A support for affinity chromatography that covalently binds amino groups via a cleavable connector arm

Abstract

The preparation of a new succinimidyl ester agarose derivative (SEPE-Agarose) is described. This agarose derivative can be used for covalently linking proteins and other ligands containing amino groups to agarose via phenyl ester linkages that can later be broken under mild conditions which should not alter other groups which may be present in proteins such as cystinyl residues and glycosyl residues. SEPE-Agarose is prepared by the reaction of bis[4-[2-(N-succinimidoxycarbonyl)ethyl]phenyl]succinate with an aminoethylcarbamylmethyl derivative of agarose. Studies of the covalent binding and release of trypsin and myoglobin to SEPE-Agarose indicate that gels containing 0.1 to 0.6 [mu]mol protein/ml of gel are obtained by reacting protein (0.5-5 mg/ml) with the N-succinimidyl ester groups in SEPE-Agarose.

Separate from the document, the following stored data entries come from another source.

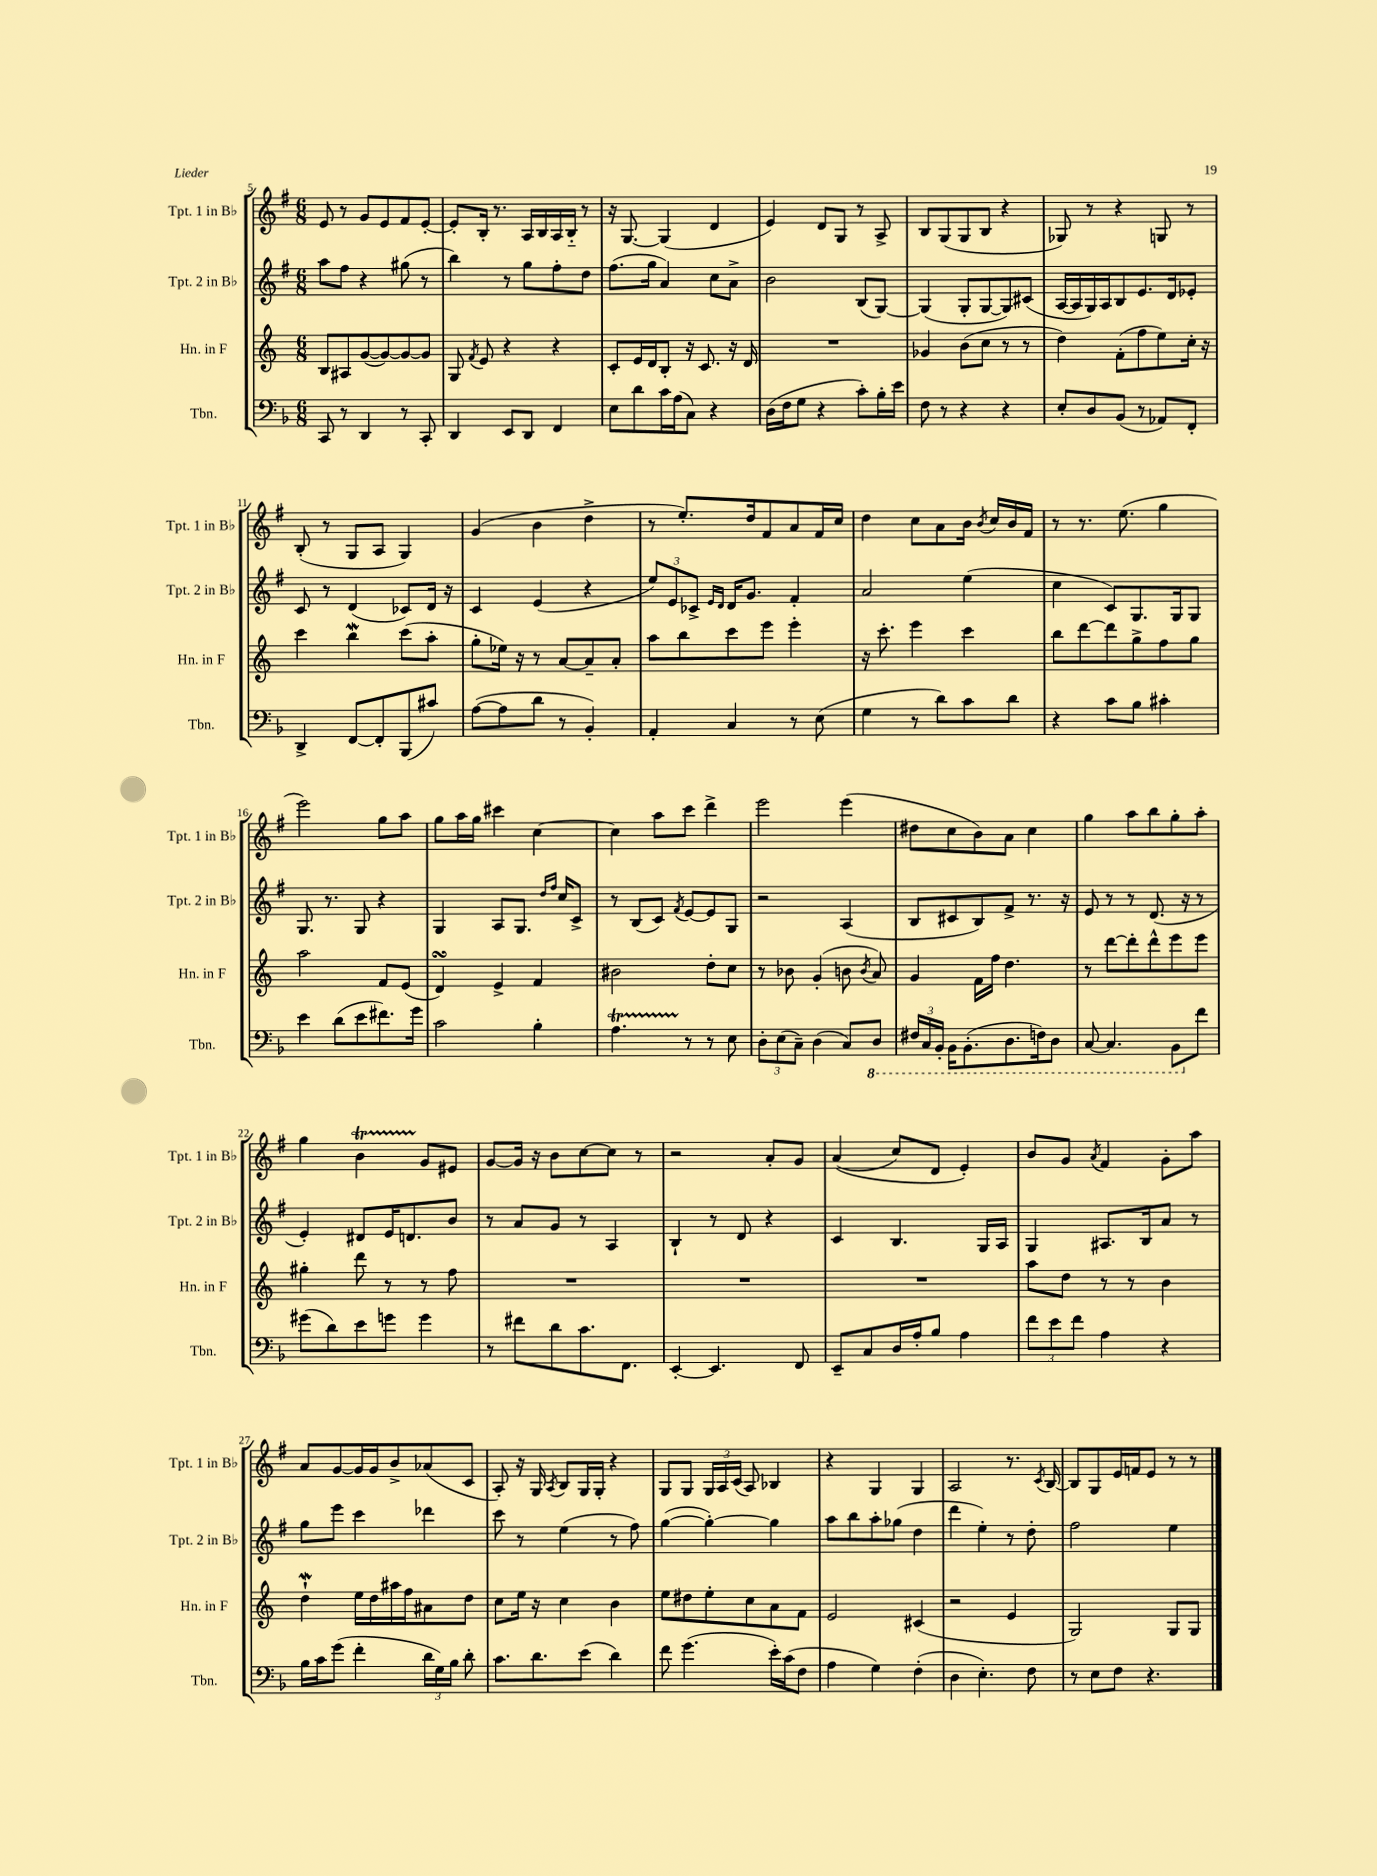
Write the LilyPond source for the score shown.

<<
\new StaffGroup <<
\new Staff = "s0" \with { instrumentName = "Tpt. 1 in Bb" shortInstrumentName = "Tpt. 1 in Bb" } {
    \clef treble \key g \major \numericTimeSignature \time 6/8
    \autoBeamOff e'8 r8 g'8[ e'8 fis'8 e'8]~-. |
    e'8[-. b16]-. r8. a16[ b16 a16 b16]-_ r8 |
    r16 g8.~ g4( d'4 |
    e'4) d'8[ g8] r8 a8-> |
    b8[ g8( g8 b8] r4 |
    ges8) r8 r4 g8 r8 |
    b8-.( r8 g8[ a8] g4) |
    g'4( b'4 d''4-> |
    r8 e''8.[-.) d''16 fis'8 a'8 fis'16 c''16] |
    d''4 c''8[ a'8 b'16] \acciaccatura { b'8 } c''16[ b'16 fis'16] |
    r8 r8. e''8.( g''4 |
    e'''2) g''8[ a''8] |
    g''8[ a''16 g''16] cis'''4 c''4~ |
    c''4 a''8[ c'''8] d'''4-> |
    e'''2 e'''4( |
    dis''8[ c''8 b'8) a'8] c''4 |
    g''4 a''8[ b''8 g''8-. a''8]-. |
    g''4 b'4\startTrillSpan g'8[\stopTrillSpan eis'8] |
    g'8[~ g'16] r16 b'8[ c''8~ c''8] r8 |
    r2 a'8[-. g'8] |
    a'4(\( c''8[) d'8] e'4-.\) |
    b'8[ g'8] \acciaccatura { a'8 } fis'4 g'8[-. a''8] |
    a'8[ g'8~ g'16 g'16 b'8-> aes'8( c'8] |
    a8-.) r16 g16 \acciaccatura { a8 } b8[ g16 g16]-. r4 |
    g8[ g8] \tuplet 3/2 { g16[ a16 c'16]( } a8) bes4 |
    r4 g4 g4 |
    a2 r8. \acciaccatura { c'8 } b16~ |
    b8[ g8 e'16 f'16 e'8] r8 r8 \bar "|." |
}
\new Staff = "s1" \with { instrumentName = "Tpt. 2 in Bb" shortInstrumentName = "Tpt. 2 in Bb" } {
    \clef treble \key g \major \numericTimeSignature \time 6/8
    \autoBeamOff a''8[ fis''8] r4 gis''8( r8 |
    b''4) r8 g''8[ fis''8-. d''8] |
    fis''8.[( g''16] a'4) c''8[ a'8]-> |
    b'2 b8[( g8]~) |
    g4( g8[-. g8~ g8) cis'8]( |
    a16[~ a16 g16) a16 b8 e'8. d'16 ees'8]-. |
    c'8 r8 d'4( ces'8[) d'16] r16 |
    c'4 e'4( r4 |
    \tuplet 3/2 { e''8[) e'8 ces'8]-> } \grace { e'16[ d'16] } d'16[ g'8.] fis'4-. |
    a'2 e''4( |
    c''4 c'8[) g8. g16 g8] |
    g8. r8. g8 r4 |
    g4 a8[ g8.] \grace { d''16[ fis''16] } c''16[ c'8]-> |
    r8 b8[( c'8]) \acciaccatura { fis'8 } e'8[~ e'8 g8] |
    r2 a4( |
    b8[ cis'8 b8) fis'8]-> r8. r16 |
    e'8 r8 r8 d'8.( r16 r8 |
    e'4-.) dis'8[ e'16 d'8. b'8] |
    r8 a'8[ g'8] r8 a4 |
    b4-! r8 d'8 r4 |
    c'4 b4. g16[ a16] |
    g4 ais8.[ b16 a'8] r8 |
    g''8[ e'''8] c'''4 des'''4 |
    c'''8 r8 e''4( r8 fis''8) |
    g''4~( g''4~-.) g''4 |
    a''8[ b''8 a''8-. ges''8]( d''4 |
    d'''4 e''4-.) r8 d''8-. |
    fis''2 e''4 \bar "|." |
}
\new Staff = "s2" \with { instrumentName = "Hn. in F" shortInstrumentName = "Hn. in F" } {
    \clef treble \key c \major \numericTimeSignature \time 6/8
    \autoBeamOff b8[ ais8 g'8~( g'8~) g'8~ g'8] |
    g8 \acciaccatura { f'8 } e'8 r4 r4 |
    c'8[-. e'16 d'16 b8]-. r16 c'8. r16 d'16 |
    R2. |
    ges'4 b'8[( c''8] r8 r8 |
    d''4) f'8[-.( f''8 e''8) c''16]-. r16 |
    c'''4 b''4\mordent c'''8[( a''8]-. |
    g''8[-. ees''16]) r16 r8 a'8[~ a'8-- a'8]-. |
    a''8[ b''8 c'''8 e'''8] e'''4-. |
    r16 c'''8.-. e'''4 c'''4 |
    b''8[ d'''8~ d'''8 g''8-> f''8 g''8] |
    a''2 f'8[ e'8]( |
    d'4\turn) e'4-> f'4 |
    bis'2 d''8[-. c''8] |
    r8 bes'8 g'4-.( b'8 \acciaccatura { b'8 } a'8) |
    g'4 f'16[ f''16] d''4. |
    r8 d'''8[~ d'''8-. d'''8-^ e'''8 e'''8] |
    gis''4-. d'''8 r8 r8 f''8 |
    R2. |
    R2. |
    R2. |
    a''8[ d''8] r8 r8 b'4 |
    d''4-!\mordent e''16[ d''16 ais''16 f''16 ais'8 d''8] |
    c''8[ e''16] r16 c''4 b'4 |
    e''8[ dis''8 e''8-. c''8 a'8 f'8] |
    e'2 cis'4( |
    r2 e'4 |
    g2) g8[ g8] \bar "|." |
}
\new Staff = "s3" \with { instrumentName = "Tbn." shortInstrumentName = "Tbn." } {
    \clef bass \key f \major \numericTimeSignature \time 6/8
    \autoBeamOff c,8 r8 d,4 r8 c,8-. |
    d,4 e,8[ d,8] f,4 |
    e8[ d'8 c'16 a16( c8]) r4 |
    d16[( f16 g8] r4 c'8[-.) bes16-. e'16] |
    f8 r8 r4 r4 |
    e8[-. d8 bes,8]( r8 aes,8[) f,8]-. |
    d,4-> f,8[~ f,8-. bes,,8( cis'8]) |
    a8[~( a8 d'8] r8 bes,4-.) |
    a,4-. c4 r8 e8( |
    g4 r8 d'8[) c'8 d'8] |
    r4 c'8[ bes8] cis'4-. |
    e'4 d'8[( e'8 fis'8.) g'16] |
    c'2 bes4-. |
    a4.\startTrillSpan r8\stopTrillSpan r8 e8 |
    \tuplet 3/2 { d8[-. e8( c8]--) } d4( c8[) \ottava #-1 d,8] |
    \tuplet 3/2 { fis,16[ c,16 bes,,16]-. } bes,,16[ bes,,8.-.( d,8. f,16) d,8] |
    c,8~ c,4. bes,,8[ \ottava #0 f'8] |
    gis'8[( d'8) e'8 g'8] g'4 |
    r8 fis'8[ d'8 c'8. f,8.] |
    e,4~-. e,4. f,8 |
    e,8[-- c8 d16 a16-. bes8] a4 |
    \tuplet 3/2 { f'8[ e'8 f'8] } a4 r4 |
    bes16[ c'16 g'8]( f'4-. \tuplet 3/2 { d'16[ g16) bes16] } d'8-. |
    c'8.[ d'8. e'8]( d'4) |
    f'8 g'4.( e'16[-.) c'16( f8] |
    a4 g4) f4-.( |
    d4 e4.-.) f8 |
    r8 e8[ f8] r4. \bar "|." |
}
>>
>>
\layout { \context { \Score currentBarNumber = #5 } }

Protein-linked gel is reasonably stable in dilute phosphate buffers (pH <= 7.4, <= 25 [deg]C). Protein is released from the gel, however, by treatment at 25 [deg]C with solutions containing nucleophiles such as 1 imidazole-glycine, pH 7.4, for 4 h, or 1 hydroxylamine, pH 7, for 10 min. Protein is also released from the gel by treatment with 1 Tris pH 8.2 for 24 h. SEPE-Agarose should prove useful in affinity chromatography and immunoabsorption when it is difficult or impractical to elute material bound to conventional affinity supports.